Add support for Linksys EA6350 v3

jeff · March 20, 2019, 2:14pm

Thanks, yes, that was was I was hoping/expecting to see.

The boot loader writes a new "record" on each boot consisting of

11 08 11 20 -- "magic number" (marker)
01 00 00 00 -- boot count
12 08 11 20 -- checksum

From what I can tell on my EA8300, if the boot count is 3, the boot loader rewrites the environment and sets the next boot count to 1. I haven't confirmed it, but this should be what "flips" the partition on a boot-loop situation.

On "successful" boot, the OS is responsible to write a "0" record so that the boot loader knows boot went well.

The record is not overwritten, but appended.
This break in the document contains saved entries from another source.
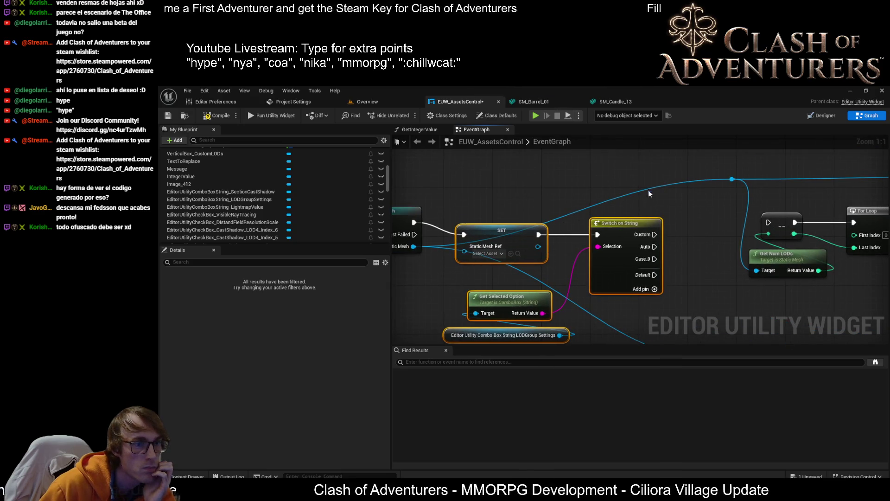
{"action": "scroll", "coordinate": [654, 181], "scroll_direction": "down", "scroll_amount": 2}
{"action": "left_click_drag", "start_coordinate": [653, 231], "coordinate": [745, 213]}
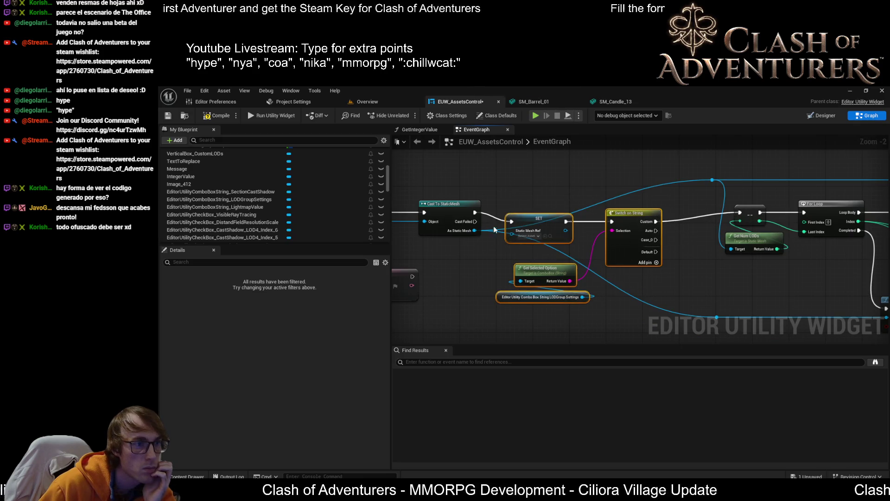
{"action": "left_click", "coordinate": [475, 231]}
{"action": "left_click_drag", "start_coordinate": [475, 231], "coordinate": [511, 234]}
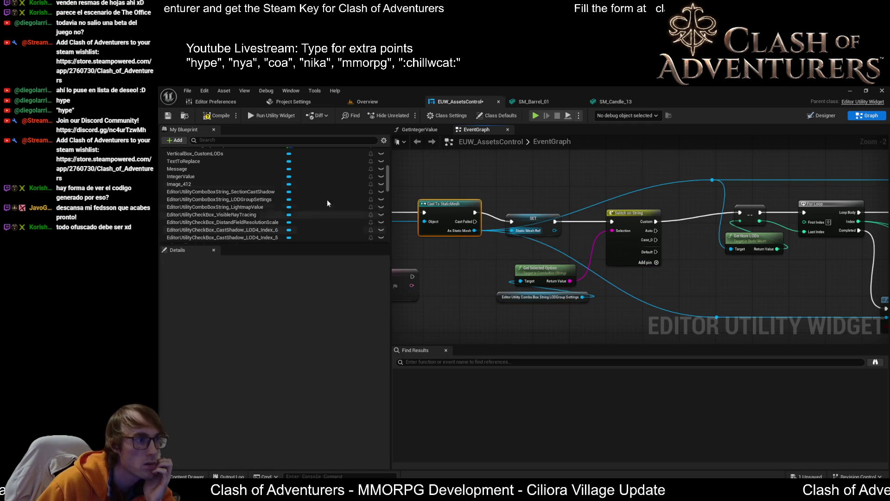
{"action": "scroll", "coordinate": [320, 190], "scroll_direction": "up", "scroll_amount": 5}
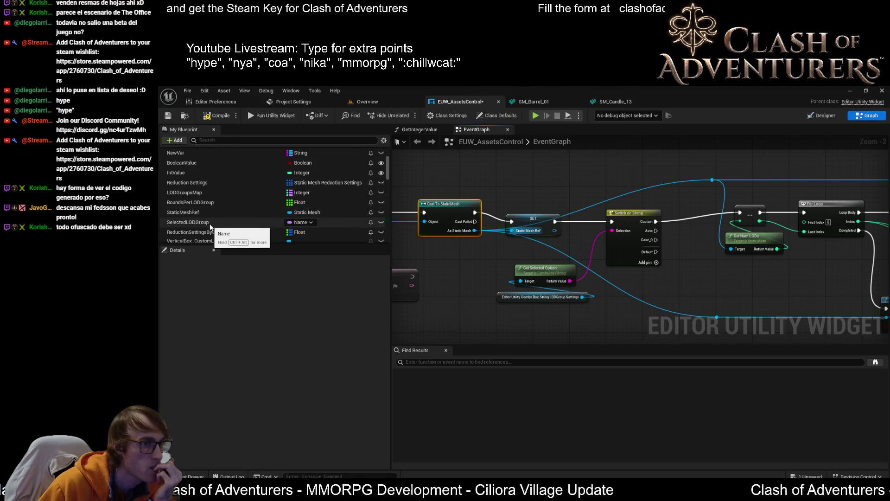
Step: Add a StaticMeshRef getter and connect it to Get Num LODs' target
{"action": "scroll", "coordinate": [218, 216], "scroll_direction": "down", "scroll_amount": 3}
This reduces flash wear and is perhaps also the reason that boot_count from the environment is not used. (I've never seen anything but 0 in there and 3 in boot_part_ready). When the partition is "full", it gets erased and starts over -- only the last-written record has significant value.

The "challenge" is that NAND flash typically has a minimum write size, 2048 bytes, for example. So on a NAND-based Linksys device, these boot-count records are 2048 bytes long. When the Linksys device(s) was ported to the IPQ40xx platform, someone noticed that it was writing 16-byte records, not the 1-byte record that the MTD parameters show, and hard-coded 16 in for the platform in general. As a result, the "pure NAND" EA8300 had some pretty strange boot behavior because the code to reset the boot count was silently failing.

I've since rewritten package/system/mtd/src/linksys_bootcount.c to

Actually log success and failure
Auto-detect if the record size should be 16 or the MTD parameter (E6350v3 being the only exception I have found)
Return a meaningful error value (and update init scripts to ignore it, so as not to stop boot)

I'll make sure it's clean and put in a PR/patch as it impacts more than just the EA8300. If you have a chance to check it, that would be great!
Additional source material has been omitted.